■ YOUR GOAL
Set down exactly each line of the entries below, beginning at the one that contains "Page size: 1241x1754." and ending at the last, and no others.

(Beginning of EXTRACTED MATERIAL)

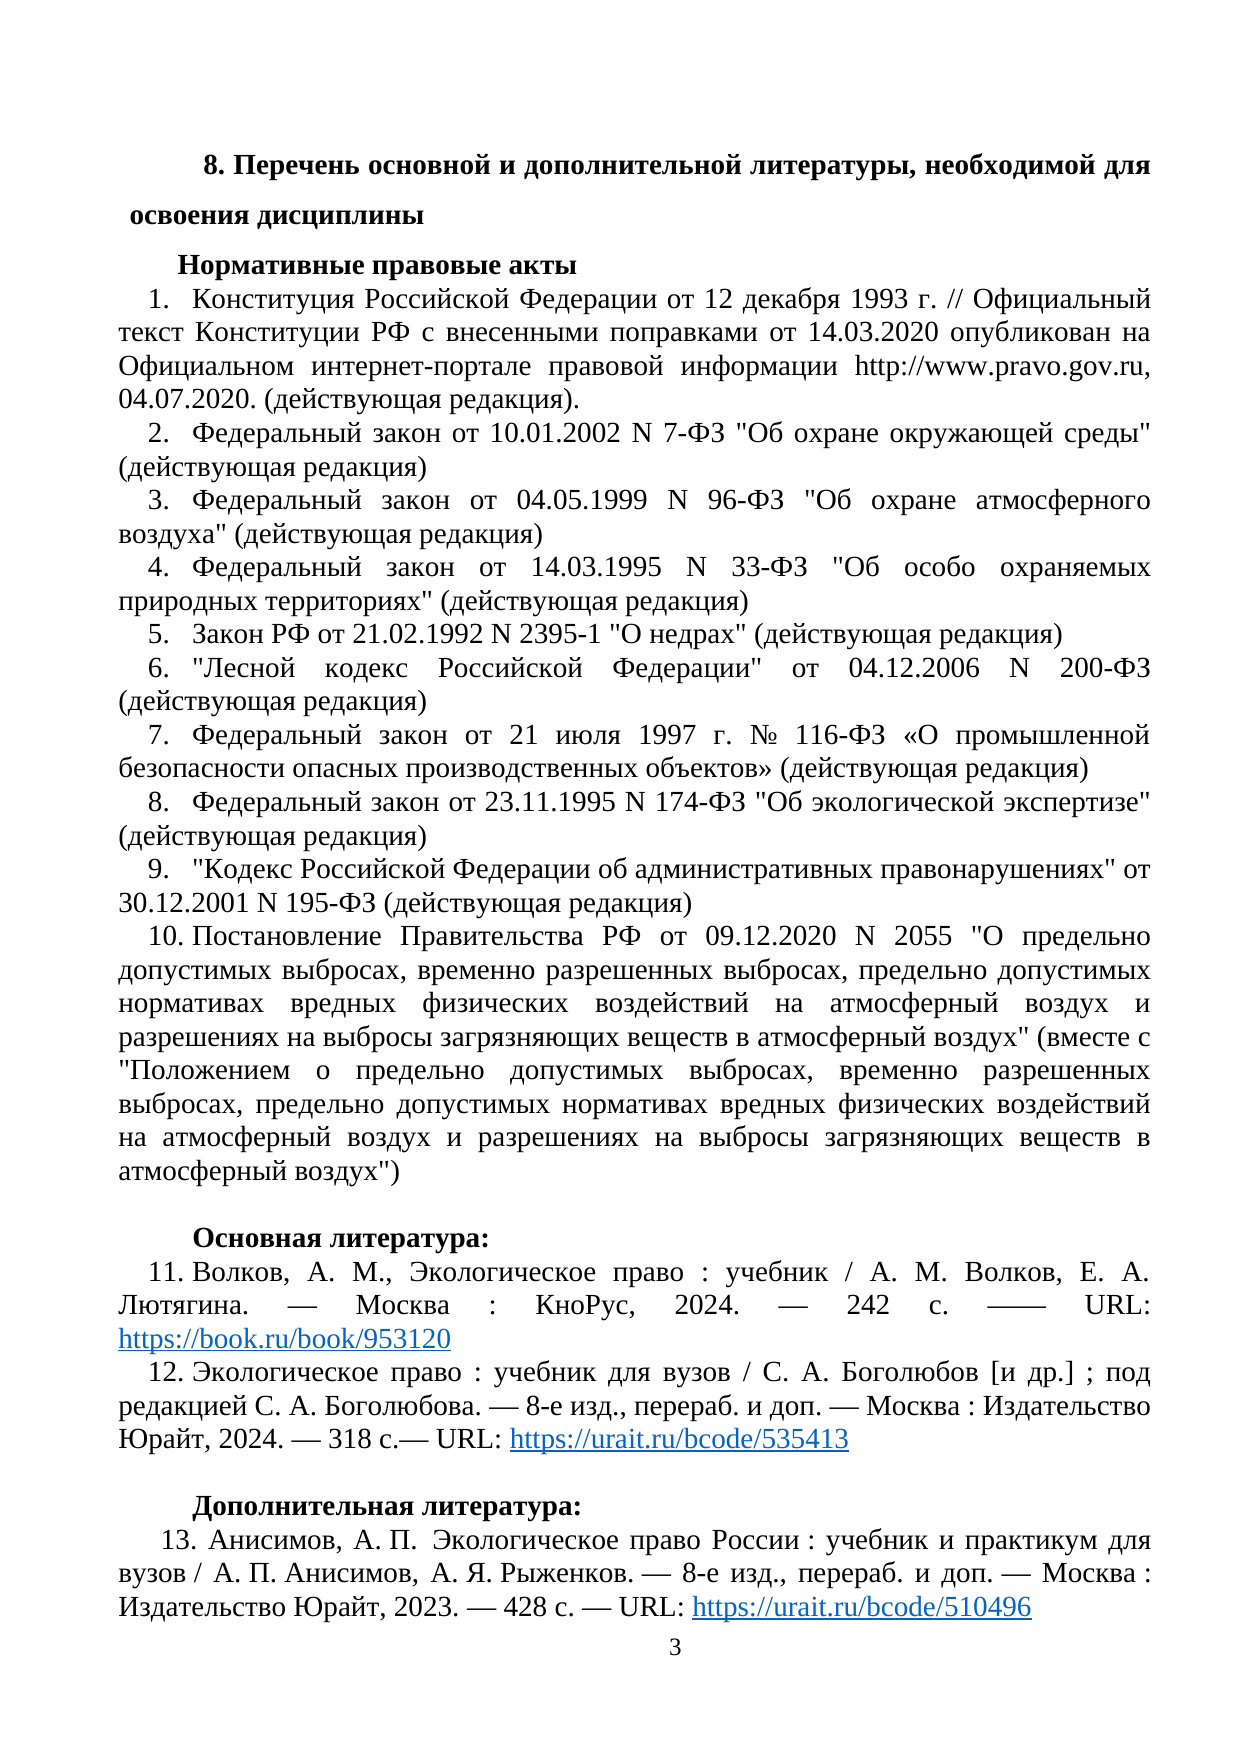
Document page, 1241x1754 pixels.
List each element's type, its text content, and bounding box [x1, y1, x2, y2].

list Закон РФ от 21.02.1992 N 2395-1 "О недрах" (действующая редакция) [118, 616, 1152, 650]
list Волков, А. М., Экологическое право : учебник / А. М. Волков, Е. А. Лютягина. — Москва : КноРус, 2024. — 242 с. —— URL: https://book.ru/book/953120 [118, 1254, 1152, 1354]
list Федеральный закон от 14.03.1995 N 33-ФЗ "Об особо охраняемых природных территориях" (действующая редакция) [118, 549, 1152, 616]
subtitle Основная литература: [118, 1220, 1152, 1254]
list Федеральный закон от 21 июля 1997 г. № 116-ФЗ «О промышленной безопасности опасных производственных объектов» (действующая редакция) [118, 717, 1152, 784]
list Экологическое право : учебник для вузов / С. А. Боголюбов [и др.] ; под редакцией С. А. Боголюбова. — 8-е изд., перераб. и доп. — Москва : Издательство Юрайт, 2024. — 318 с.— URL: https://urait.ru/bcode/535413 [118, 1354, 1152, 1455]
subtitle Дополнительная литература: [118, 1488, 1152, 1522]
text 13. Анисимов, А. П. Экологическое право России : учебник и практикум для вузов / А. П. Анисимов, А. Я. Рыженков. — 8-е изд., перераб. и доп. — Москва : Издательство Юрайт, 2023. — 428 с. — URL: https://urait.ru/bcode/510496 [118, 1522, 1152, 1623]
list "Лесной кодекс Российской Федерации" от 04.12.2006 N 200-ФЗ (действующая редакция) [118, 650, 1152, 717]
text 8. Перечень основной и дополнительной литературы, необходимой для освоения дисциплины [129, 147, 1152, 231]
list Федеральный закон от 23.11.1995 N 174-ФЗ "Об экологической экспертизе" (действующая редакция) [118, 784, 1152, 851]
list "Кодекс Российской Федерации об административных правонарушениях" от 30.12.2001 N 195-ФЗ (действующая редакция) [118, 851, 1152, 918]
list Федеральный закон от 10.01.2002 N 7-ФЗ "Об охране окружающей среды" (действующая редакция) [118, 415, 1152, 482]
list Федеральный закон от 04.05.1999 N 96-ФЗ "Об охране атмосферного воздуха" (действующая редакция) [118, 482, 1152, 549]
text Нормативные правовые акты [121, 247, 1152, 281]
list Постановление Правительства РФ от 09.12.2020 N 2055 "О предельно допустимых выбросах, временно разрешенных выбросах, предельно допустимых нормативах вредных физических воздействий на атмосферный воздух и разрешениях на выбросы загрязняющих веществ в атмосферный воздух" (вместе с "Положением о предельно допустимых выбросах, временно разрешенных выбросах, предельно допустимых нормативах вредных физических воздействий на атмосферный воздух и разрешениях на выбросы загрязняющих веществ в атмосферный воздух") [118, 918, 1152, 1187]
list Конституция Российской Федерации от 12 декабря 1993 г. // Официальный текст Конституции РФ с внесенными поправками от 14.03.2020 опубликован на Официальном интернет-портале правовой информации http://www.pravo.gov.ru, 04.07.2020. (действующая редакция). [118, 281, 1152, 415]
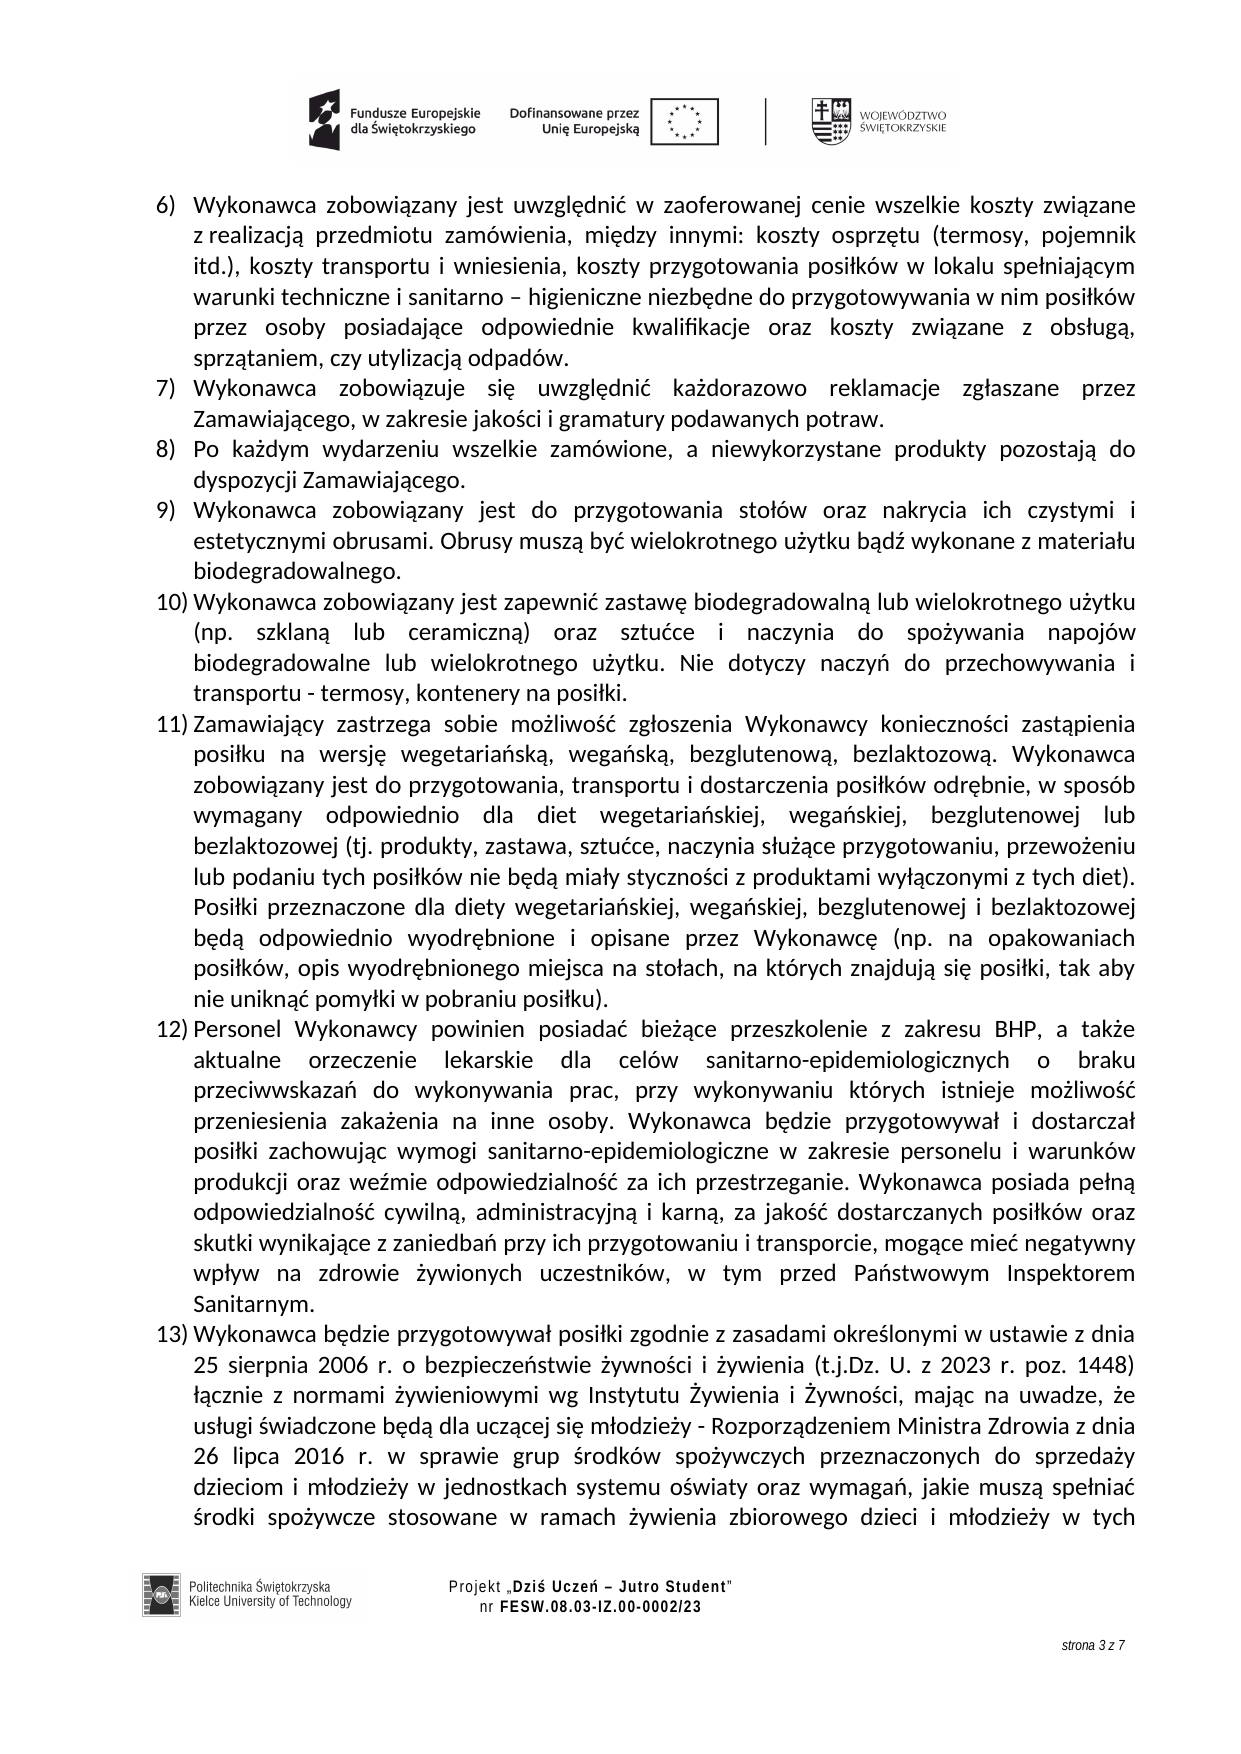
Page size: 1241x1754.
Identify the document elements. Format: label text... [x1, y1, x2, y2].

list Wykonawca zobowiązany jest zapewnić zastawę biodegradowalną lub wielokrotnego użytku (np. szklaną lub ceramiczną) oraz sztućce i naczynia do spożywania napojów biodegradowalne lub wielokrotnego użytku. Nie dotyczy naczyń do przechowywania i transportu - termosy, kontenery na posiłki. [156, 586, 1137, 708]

(End of EXTRACTED MATERIAL)

■ EXERCISE OUTPUT
Page size: 1241x1754.
Identify the document elements. Format: label text... [x1, y1, x2, y2].

list Wykonawca zobowiązany jest zapewnić zastawę biodegradowalną lub wielokrotnego użytku (np. szklaną lub ceramiczną) oraz sztućce i naczynia do spożywania napojów biodegradowalne lub wielokrotnego użytku. Nie dotyczy naczyń do przechowywania i transportu - termosy, kontenery na posiłki. [156, 586, 1137, 708]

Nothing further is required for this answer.